EXCERPT TO READ >>
== Segment start ==

The following options must be set for the Kafka sink
for both batch and streaming queries.
<table class="table">
<tr><th>Option</th><th>value</th><th>meaning</th></tr>
<tr>
<td>kafka.bootstrap.servers</td>
<td>A comma-separated list of host:port</td>
<td>The Kafka "bootstrap.servers" configuration.</td>
</tr>
</table>
The following configurations are optional:
<table class="table">
<tr><th>Option</th><th>value</th><th>default</th><th>query type</th><th>meaning</th></tr>
<tr>
<td>topic</td>
<td>string</td>
<td>none</td>
<td>streaming and batch</td>
<td>Sets the topic that all rows will be written to in Kafka. This option overrides any
topic column that may exist in the data.</td>
</tr>
</table>
### Creating a Kafka Sink for Streaming Queries
<div class="codetabs">
<div data-lang="scala" markdown="1">
{% highlight scala %}
// Write key-value data from a DataFrame to a specific Kafka topic specified in an option
val ds = df
.selectExpr("CAST(key AS STRING)", "CAST(value AS STRING)")
.writeStream
.format("kafka")
.option("kafka.bootstrap.servers", "host1:port1,host2:port2")
.option("topic", "topic1")
.start()
// Write key-value data from a DataFrame to Kafka using a topic specified in the data
val ds = df
.selectExpr("topic", "CAST(key AS STRING)", "CAST(value AS STRING)")
.writeStream
.format("kafka")
.option("kafka.bootstrap.servers", "host1:port1,host2:port2")
.start()
{% endhighlight %}
</div>
<div data-lang="java" markdown="1">
{% highlight java %}
// Write key-value data from a DataFrame to a specific Kafka topic specified in an option
StreamingQuery ds = df
.selectExpr("CAST(key AS STRING)", "CAST(value AS STRING)")
.writeStream()
.format("kafka")
.option("kafka.bootstrap.servers", "host1:port1,host2:port2")
.option("topic", "topic1")
.start()
// Write key-value data from a DataFrame to Kafka using a topic specified in the data
StreamingQuery ds = df
.selectExpr("topic", "CAST(key AS STRING)", "CAST(value AS STRING)")
.writeStream()
.format("kafka")
.option("kafka.bootstrap.servers", "host1:port1,host2:port2")
.start()
{% endhighlight %}
</div>
<div data-lang="python" markdown="1">
{% highlight python %}
# Write key-value data from a DataFrame to a specific Kafka topic specified in an option
ds = df \
.selectExpr("CAST(key AS STRING)", "CAST(value AS STRING)") \
.writeStream \
.format("kafka") \
.option("kafka.bootstrap.servers", "host1:port1,host2:port2") \
.option("topic", "topic1") \
.start()
# Write key-value data from a DataFrame to Kafka using a topic specified in the data
ds = df \
.selectExpr("topic", "CAST(key AS STRING)", "CAST(value AS STRING)") \
.writeStream \
.format("kafka") \
.option("kafka.bootstrap.servers", "host1:port1,host2:port2") \
.start()
{% endhighlight %}
</div>
</div>
### Writing the output of Batch Queries to Kafka
<div class="codetabs">
<div data-lang="scala" markdown="1">
{% highlight scala %}
// Write key-value data from a DataFrame to a specific Kafka topic specified in an option
df.selectExpr("CAST(key AS STRING)", "CAST(value AS STRING)")

== Segment end ==

DIRECTIVE 1 >> Write out as a numbered list the lines of the entries from the one containing "Diego Carcedo y" through the one containing "当サイトではCookieを使用します。", including both, with blank lines omitted.
The entries that follow have no connection to the Kafka sink text.

EXERCISE DATA >>

== Segment start ==

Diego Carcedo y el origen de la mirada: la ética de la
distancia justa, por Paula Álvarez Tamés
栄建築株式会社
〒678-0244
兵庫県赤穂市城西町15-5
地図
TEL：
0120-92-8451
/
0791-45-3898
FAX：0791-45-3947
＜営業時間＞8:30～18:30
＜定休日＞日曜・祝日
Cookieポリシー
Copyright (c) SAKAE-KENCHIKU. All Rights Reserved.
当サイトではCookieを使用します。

== Segment end ==
== Segment start ==

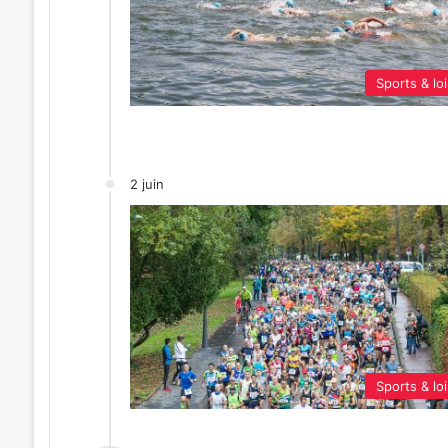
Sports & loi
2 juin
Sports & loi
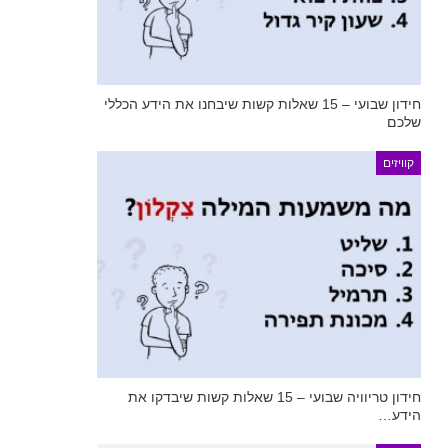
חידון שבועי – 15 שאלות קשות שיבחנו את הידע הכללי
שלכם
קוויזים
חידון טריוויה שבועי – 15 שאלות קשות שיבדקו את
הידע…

== Segment end ==

DIRECTIVE 2 >> In the Kafka sink documentation, list the column headings of the table of optional configurations.

ANSWER BOX 1 >>
1. Diego Carcedo y el origen de la mirada: la ética de la
2. distancia justa, por Paula Álvarez Tamés
3. 栄建築株式会社
4. 〒678-0244
5. 兵庫県赤穂市城西町15-5
6. 地図
7. TEL：
8. 0120-92-8451
9. /
10. 0791-45-3898
11. FAX：0791-45-3947
12. ＜営業時間＞8:30～18:30
13. ＜定休日＞日曜・祝日
14. Cookieポリシー
15. Copyright (c) SAKAE-KENCHIKU. All Rights Reserved.
16. 当サイトではCookieを使用します。

ANSWER BOX 2 >> Option, value, default, query type, meaning